There is an error with the '@[' command.

data TemplateErrRight Source

This is the part of an error message which represents an erroneous command, which should follow some specific opening one.



There is an error with the '@}' command.


There is an error with the '@|' command.


There is an error with the '@]' command.

templateErr :: TemplateErr -> Context ()Source

If you want to present your error to the user for some reason, you can do this with Plat itself. You'll need to create a template, as only you can know for sure how this error message should be rendered, but the context is here. It gives you "left" (respectively "right") field if there is the problem with the opening (respectively closing or separating) command, which is also a record with "loop", "try" and "or" boolean fields (the latter being absent in the "left" record) whose values depend on the command in question, and a "pos" field indicating the position of this command. It's possible to have both "left" and "right" fields present, if there are an opening and closing commands that don't match; obviously, in this case both "left" and "right" fields would have there own "pos" subfields.

The position(s) is presented using the posContext function.


Now, when you have a Context and a Template, it's time to bring them together.

With the examples given above, the result of rendering would be the following:

List of employees at Mac's tools:
1. Alice
2. Bob (going to be fired)
3. Nicolás

render :: Template -> Context a -> Either RenderErr ByteStringSource

This is the rendering functions. It substitutes values from the given Context into the Template, returning result as ByteString or indicating a failure.

Rendering errors

data RenderErr Source

This type represents a rendering error. Note that we provide a renderErr function which can be used if you want to present an error to the user.

This type internals are exposed for you to pattern-match on them, although they can change in the future versions.


ErrorType ContextType ContextType Pos [ByteString]

The expression evaluates to something of the wrong type.

Here, first type is the actual one, while the second is the expected one.

ErrorField ContextType Pos [ByteString]

The expression can't be evaluated, since there is no field with the given name in the record.

ErrorOption (Pos, Pos) [RenderErr]

There are several options in the template, but all of them failed for some reason.

Error messages for all options are listed here.

ErrorCheck Pos [ByteString]

Template asks to check for some boolean expression, which happened to be false.


data ContextType Source

This is an auxiliary type, which indicates what is the type we expected, or what is the actual type we've got.

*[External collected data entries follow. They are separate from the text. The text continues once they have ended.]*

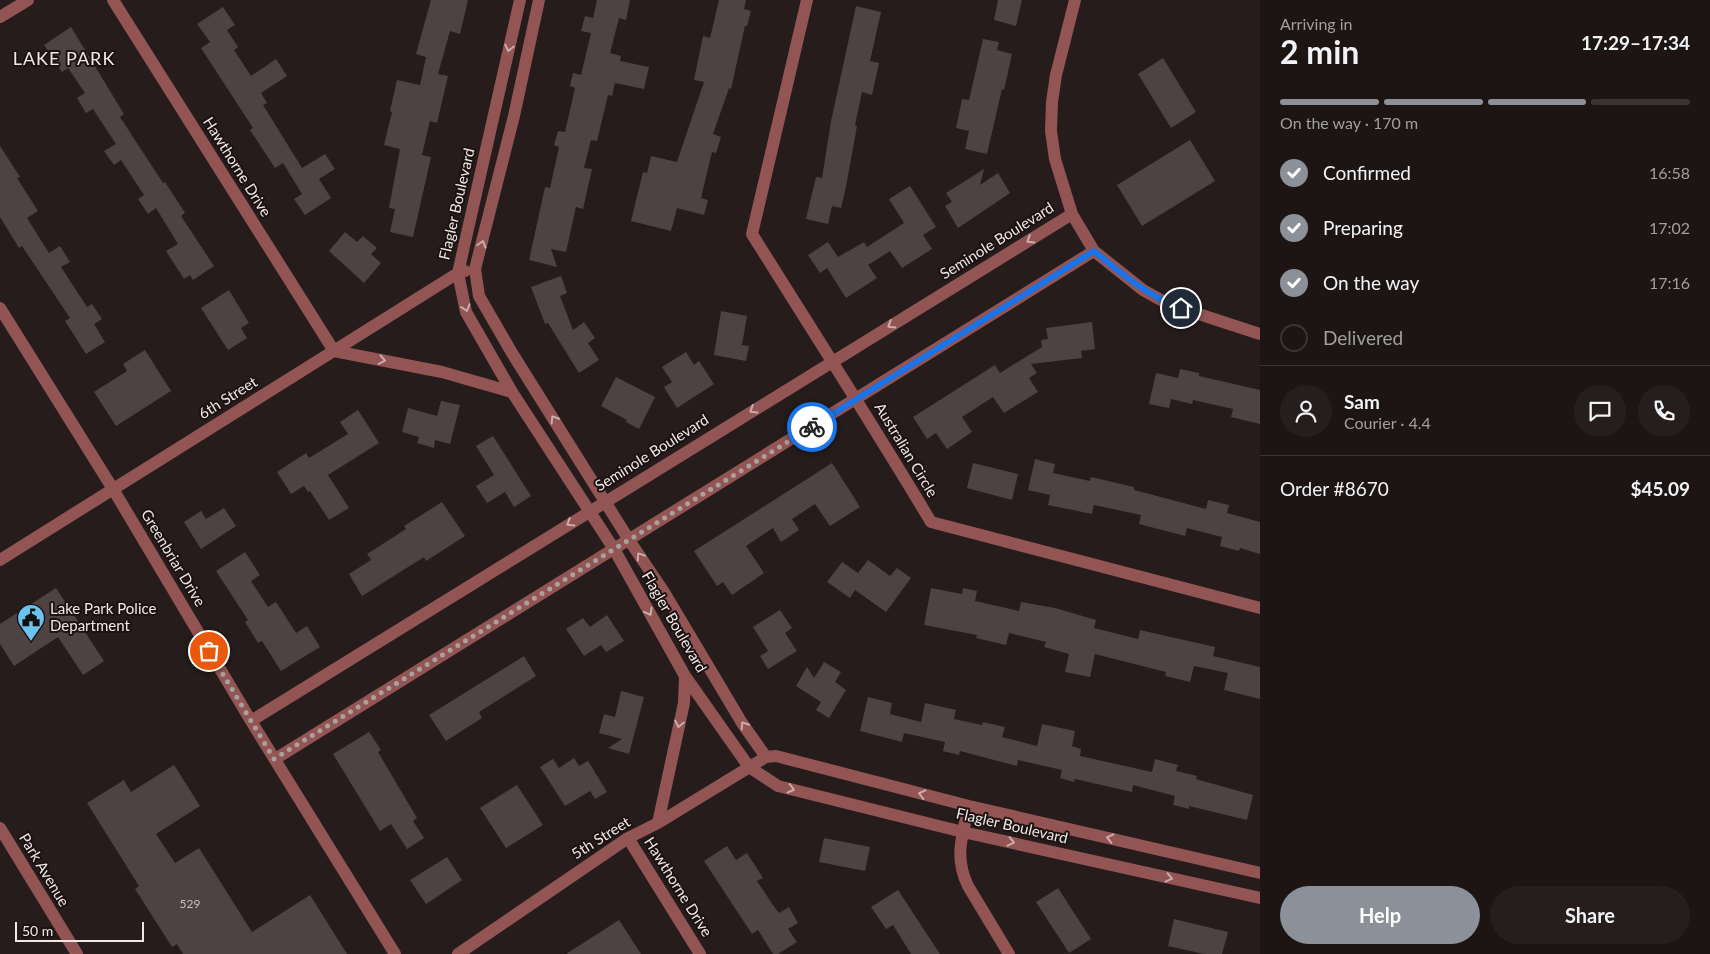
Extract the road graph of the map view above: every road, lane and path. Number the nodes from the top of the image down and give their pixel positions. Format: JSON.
{"nodes":[{"id":1,"x":28,"y":0,"type":"edge"},
{"id":2,"x":113,"y":0,"type":"edge"},
{"id":3,"x":520,"y":0,"type":"edge"},
{"id":4,"x":539,"y":0,"type":"edge"},
{"id":5,"x":807,"y":0,"type":"edge"},
{"id":6,"x":1074,"y":0,"type":"edge"},
{"id":7,"x":0,"y":17,"type":"edge"},
{"id":8,"x":1072,"y":214,"type":"junction"},
{"id":9,"x":1094,"y":251,"type":"junction"},
{"id":10,"x":475,"y":269,"type":"junction"},
{"id":11,"x":458,"y":273,"type":"junction"},
{"id":12,"x":0,"y":308,"type":"edge"},
{"id":13,"x":1260,"y":334,"type":"edge"},
{"id":14,"x":334,"y":352,"type":"junction"},
{"id":15,"x":832,"y":362,"type":"junction"},
{"id":16,"x":512,"y":392,"type":"junction"},
{"id":17,"x":857,"y":399,"type":"junction"},
{"id":18,"x":113,"y":489,"type":"junction"},
{"id":19,"x":606,"y":501,"type":"junction"},
{"id":20,"x":590,"y":511,"type":"junction"},
{"id":21,"x":629,"y":540,"type":"junction"},
{"id":22,"x":614,"y":549,"type":"junction"},
{"id":23,"x":0,"y":560,"type":"edge"},
{"id":24,"x":1260,"y":608,"type":"edge"},
{"id":25,"x":686,"y":676,"type":"junction"},
{"id":26,"x":251,"y":722,"type":"junction"},
{"id":27,"x":766,"y":757,"type":"junction"},
{"id":28,"x":274,"y":759,"type":"junction"},
{"id":29,"x":749,"y":767,"type":"junction"},
{"id":30,"x":969,"y":806,"type":"junction"},
{"id":31,"x":658,"y":823,"type":"junction"},
{"id":32,"x":0,"y":828,"type":"edge"},
{"id":33,"x":963,"y":832,"type":"junction"},
{"id":34,"x":628,"y":838,"type":"junction"},
{"id":35,"x":1260,"y":873,"type":"edge"},
{"id":36,"x":1260,"y":898,"type":"edge"},
{"id":37,"x":77,"y":954,"type":"edge"},
{"id":38,"x":395,"y":954,"type":"edge"},
{"id":39,"x":458,"y":954,"type":"edge"},
{"id":40,"x":700,"y":954,"type":"edge"},
{"id":41,"x":1009,"y":954,"type":"edge"}],
"edges":[{"from":1,"to":7,"type":"street"},
{"from":2,"to":14,"type":"street","name":"Hawthorne Drive"},
{"from":3,"to":11,"type":"street","name":"Flagler Boulevard","one_way":true},
{"from":10,"to":4,"type":"street","name":"Flagler Boulevard","one_way":true},
{"from":5,"to":15,"type":"street","name":"Australian Circle"},
{"from":6,"to":8,"type":"street"},
{"from":8,"to":9,"type":"street"},
{"from":8,"to":15,"type":"street","name":"Seminole Boulevard","one_way":true},
{"from":9,"to":13,"type":"street"},
{"from":9,"to":17,"type":"street"},
{"from":10,"to":11,"type":"street","name":"6th Street"},
{"from":19,"to":10,"type":"street","name":"Flagler Boulevard","one_way":true},
{"from":11,"to":14,"type":"street","name":"6th Street"},
{"from":11,"to":16,"type":"street","name":"Flagler Boulevard","one_way":true},
{"from":12,"to":18,"type":"street","name":"Greenbriar Drive"},
{"from":14,"to":16,"type":"street","one_way":true},
{"from":14,"to":18,"type":"street","name":"6th Street"},
{"from":15,"to":17,"type":"street","name":"Australian Circle"},
{"from":15,"to":19,"type":"street","name":"Seminole Boulevard","one_way":true},
{"from":16,"to":20,"type":"street","name":"Flagler Boulevard"},
{"from":17,"to":21,"type":"street"},
{"from":17,"to":24,"type":"street","name":"Australian Circle"},
{"from":18,"to":23,"type":"street","name":"6th Street"},
{"from":18,"to":26,"type":"street","name":"Greenbriar Drive"},
{"from":19,"to":20,"type":"street","name":"Seminole Boulevard"},
{"from":19,"to":21,"type":"street","name":"Flagler Boulevard"},
{"from":20,"to":22,"type":"street","name":"Flagler Boulevard"},
{"from":20,"to":26,"type":"street","name":"Seminole Boulevard","one_way":true},
{"from":21,"to":22,"type":"street"},
{"from":27,"to":21,"type":"street","name":"Flagler Boulevard","one_way":true},
{"from":22,"to":25,"type":"street","name":"Flagler Boulevard","one_way":true},
{"from":22,"to":28,"type":"street"},
{"from":25,"to":29,"type":"street","name":"Flagler Boulevard"},
{"from":25,"to":31,"type":"street","one_way":true},
{"from":26,"to":28,"type":"street","name":"Greenbriar Drive"},
{"from":27,"to":29,"type":"street","name":"5th Street"},
{"from":30,"to":27,"type":"street","name":"Flagler Boulevard","one_way":true},
{"from":28,"to":38,"type":"street","name":"Greenbriar Drive"},
{"from":29,"to":31,"type":"street","name":"5th Street"},
{"from":29,"to":33,"type":"street","name":"Flagler Boulevard","one_way":true},
{"from":30,"to":33,"type":"street"},
{"from":35,"to":30,"type":"street","name":"Flagler Boulevard","one_way":true},
{"from":31,"to":34,"type":"street","name":"5th Street"},
{"from":32,"to":37,"type":"street","name":"Park Avenue"},
{"from":33,"to":36,"type":"street","name":"Flagler Boulevard","one_way":true},
{"from":33,"to":41,"type":"street"},
{"from":34,"to":39,"type":"street","name":"5th Street"},
{"from":34,"to":40,"type":"street","name":"Hawthorne Drive"}]}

renderErr :: RenderErr -> Context ()Source

This function is similar to templateErr. It allows you to show the rendering error to the user. The context it generates always has a value named "pos", indicating the position where an error occured; if multiple branches failed, there is also a value "endpos", which indicates the position where the list of branches ends. Positions are presented with the posContext function.

Other field depend on the error. For a type mismatch, there are values "expected" and "actual", which are the strings 'string', 'boolean', 'array' or 'record', depending on what type the value should have and what type it actually has; there is also the "expr" field, which presents the list of names in the failing expression with the function listValues.

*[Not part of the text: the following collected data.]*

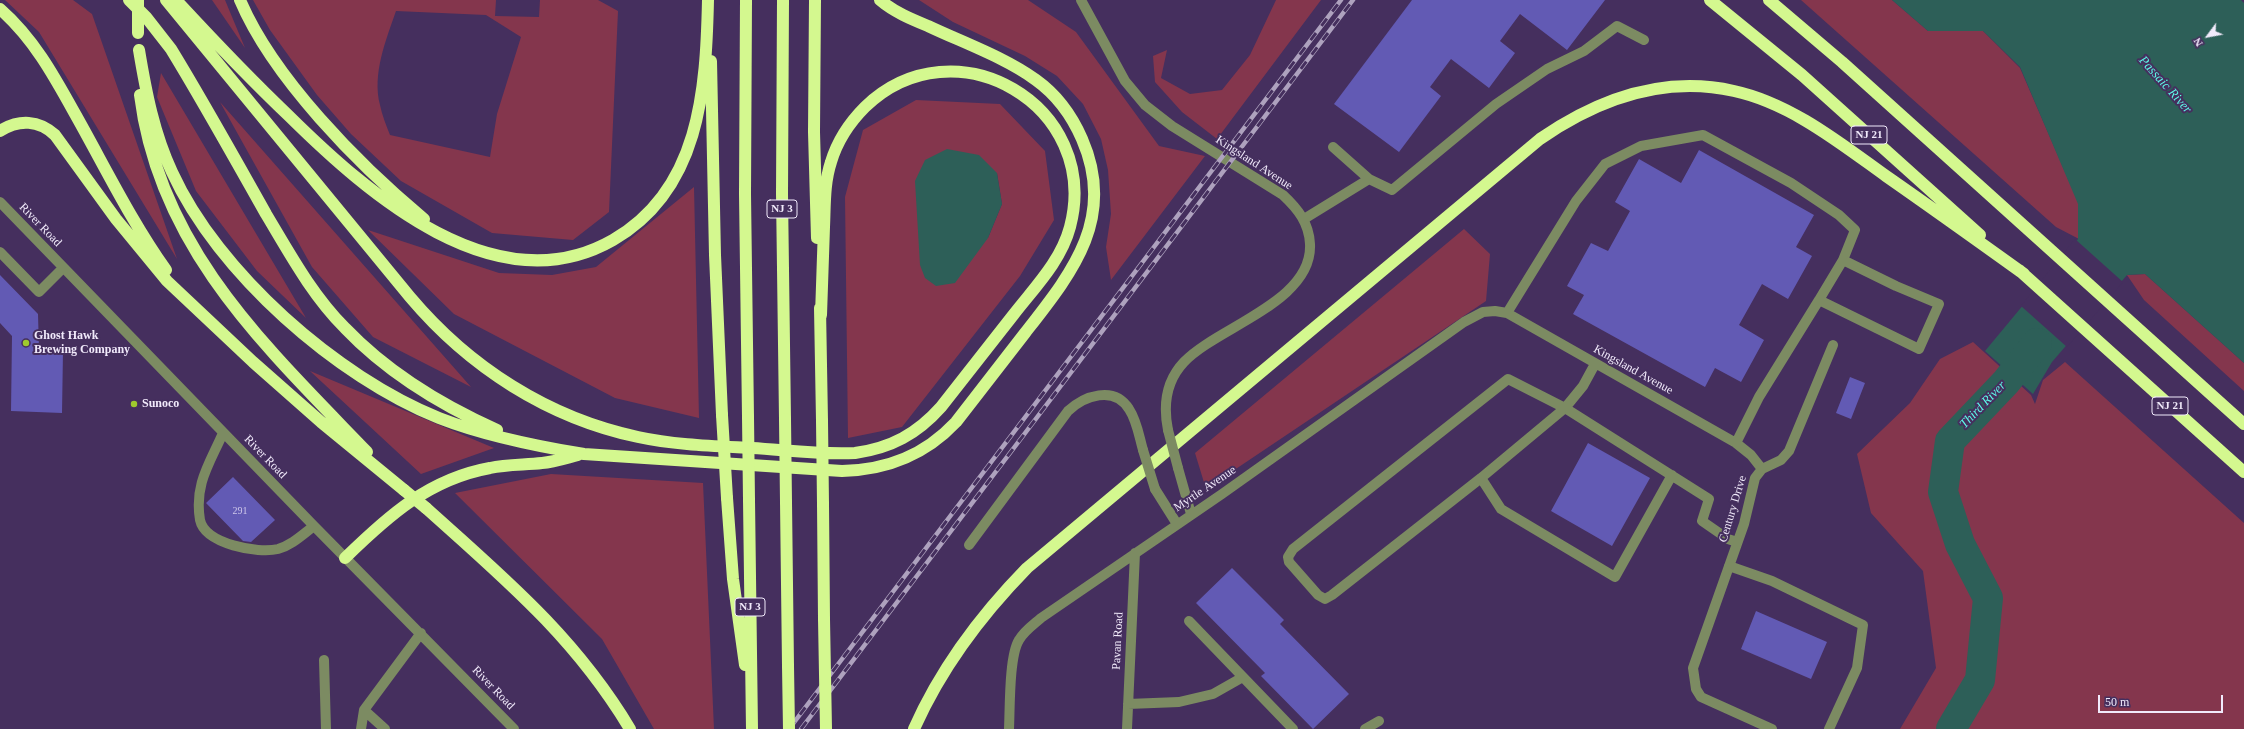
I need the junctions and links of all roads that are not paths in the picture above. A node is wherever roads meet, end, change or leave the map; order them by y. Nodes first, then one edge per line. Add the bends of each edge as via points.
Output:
1 (129, 0) edge
2 (138, 0) edge
3 (166, 0) edge
4 (176, 0) edge
5 (240, 0) edge
6 (708, 0) edge
7 (746, 0) edge
8 (783, 0) edge
9 (816, 0) edge
10 (880, 0) edge
11 (1081, 0) edge
12 (1710, 0) edge
13 (1769, 0) edge
14 (0, 9) edge
15 (1644, 40) dead end
16 (139, 50) junction
17 (0, 131) edge
18 (1333, 147) dead end
19 (1369, 180) junction
20 (0, 202) edge
21 (1304, 219) junction
22 (444, 234) junction
23 (0, 252) edge
24 (1843, 260) junction
25 (63, 268) junction
26 (2024, 274) junction
27 (1819, 300) junction
28 (1483, 312) joint
29 (201, 313) junction
30 (1507, 313) junction
31 (821, 315) junction
32 (1833, 345) dead end
33 (1595, 364) junction
34 (1565, 408) junction
35 (2244, 424) edge
36 (223, 433) junction
37 (530, 443) junction
38 (1736, 443) junction
39 (584, 454) junction
40 (1762, 469) junction
41 (2244, 472) edge
42 (1672, 475) junction
43 (1482, 478) junction
44 (404, 490) junction
45 (1191, 514) junction
46 (1177, 524) junction
47 (314, 526) junction
48 (1738, 542) junction
49 (969, 545) dead end
50 (1135, 553) junction
51 (345, 558) junction
52 (1729, 566) junction
53 (1189, 621) dead end
54 (421, 633) junction
55 (324, 660) dead end
56 (1243, 677) junction
57 (1128, 704) junction
58 (364, 710) junction
59 (752, 714) junction
60 (1379, 721) dead end
61 (326, 729) edge
62 (360, 729) edge
63 (385, 729) edge
64 (514, 729) edge
65 (630, 729) edge
66 (752, 729) edge
67 (789, 729) edge
68 (826, 729) edge
69 (914, 729) edge
70 (1009, 729) edge
71 (1127, 729) edge
72 (1293, 729) edge
73 (1365, 729) edge
74 (1772, 729) edge
75 (1829, 729) edge

1 - 37 highway via 171,49 302,274 344,327 385,364 424,391 484,424
2 - 16 highway, bridge
3 - 31 highway via 426,316 460,348 500,378 552,408 616,432 663,441 855,453 898,442 926,423 1047,271 1066,240 1074,204 1073,177 1060,138 1046,116 1013,88 988,77 962,72 936,72 909,79 883,92 871,102 851,124 830,162 826,195
4 - 22 highway via 262,90 347,171 392,206
5 - 22 highway via 274,59 324,123 400,198
6 - 22 highway via 702,80 690,145 673,183 646,216 608,243 578,254 548,260 502,257 471,248
6 - 59 highway, bridge via 716,286 727,498 733,579
7 - 59 highway, NJ 3, bridge via 745,202
8 - 67 highway, NJ 3, bridge via 782,178
9 - 31 highway via 815,193
10 - 39 highway via 905,16 1023,72 1050,92 1070,117 1089,160 1093,189 1088,235 1070,274 952,426 927,447 895,464 869,470 842,471
11 - 21 street, Kingsland Avenue via 1119,71 1144,105 1172,126 1283,195
12 - 26 highway, NJ 21 via 1802,75
13 - 35 highway, NJ 21 via 1842,62
14 - 29 highway via 39,51 150,246
15 - 19 street via 1617,26 1584,51 1547,69 1496,104 1392,190
16 - 37 highway via 159,140 181,190 214,240 270,303 334,358 404,401 460,425
16 - 44 highway via 140,96 153,157 173,210 202,263 231,306 267,348
17 - 29 highway via 23,122 48,129 55,135 142,252 167,281
18 - 19 street
19 - 21 street
20 - 25 street, River Road
21 - 45 street, Kingsland Avenue, bridge via 1308,228 1310,247 1309,258 1300,278 1271,303 1184,361 1168,389 1165,410 1168,430
23 - 25 street via 39,292
24 - 27 street
24 - 27 street via 1939,304 1920,349
24 - 30 street via 1856,230 1839,215 1791,183 1703,135 1641,146 1605,164 1576,201
25 - 36 street, River Road
26 - 41 highway, NJ 21
26 - 69 highway via 1833,138 1763,100 1734,91 1692,86 1655,89 1603,103 1540,139 1033,563 994,603 964,641 937,684
27 - 38 street via 1759,397
28 - 30 street, Kingsland Avenue
28 - 45 street, Myrtle Avenue via 1426,347
29 - 44 highway via 321,422
30 - 33 street, Kingsland Avenue
31 - 68 highway, bridge
32 - 40 street, Century Drive via 1789,451 1780,460
33 - 34 street
33 - 38 street, Kingsland Avenue
34 - 42 street
34 - 43 street
34 - 43 street via 1508,379 1293,549 1288,562 1324,599
36 - 47 street, River Road
36 - 47 street via 200,484 200,520 205,530 237,548 275,550 292,543
37 - 39 highway
38 - 40 street, Kingsland Avenue via 1751,455
39 - 51 highway via 542,463 490,468 449,480 402,506
40 - 48 street, Century Drive via 1752,484 1746,518
42 - 43 street via 1615,577 1501,509
42 - 48 street via 1709,499 1702,522 1728,539
44 - 65 highway, bridge via 544,616 584,663
45 - 46 street, Myrtle Avenue
46 - 49 street, bridge via 1154,489 1129,408 1111,396 1099,395 1078,402 1068,411
46 - 50 street, Myrtle Avenue
47 - 51 street, River Road
48 - 52 street, Century Drive
50 - 57 street, Pavan Road
50 - 70 street, Myrtle Avenue via 1041,618 1018,640 1014,653
51 - 54 street, River Road
52 - 74 street, Century Drive via 1695,659 1693,678 1701,697
52 - 75 street via 1772,581 1863,625 1857,668
53 - 56 street
54 - 58 street
54 - 64 street, River Road
55 - 61 street
56 - 57 street via 1213,694 1179,702
56 - 72 street
57 - 71 street, Pavan Road
58 - 62 street
58 - 63 street
59 - 66 highway, NJ 3
60 - 73 street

If the required field wasn't found in the record, then there is the value "field", which is a list of names in the failing expression, and the value "type", which shows what type that expression should have.

If there were multiple branches, all of them failing, then, apart from "pos" and "endpos" fields, there is a list of errors, one for each of the branches. These errors are presented using the renderErr function recursively.

Finally, if the boolean value was checked and happened to be false, there would be the field "check", which, again, is a list of names in the expression, which evaluated to false.


type Pos = (LineNumber, CharNumber)Source

This type indicates some position in the template.

posContext :: Pos -> Context ()Source

This function is used by Plat to display the position. It gives you the record with two fields, "line" and "column", indicating the line number and the column number respectively.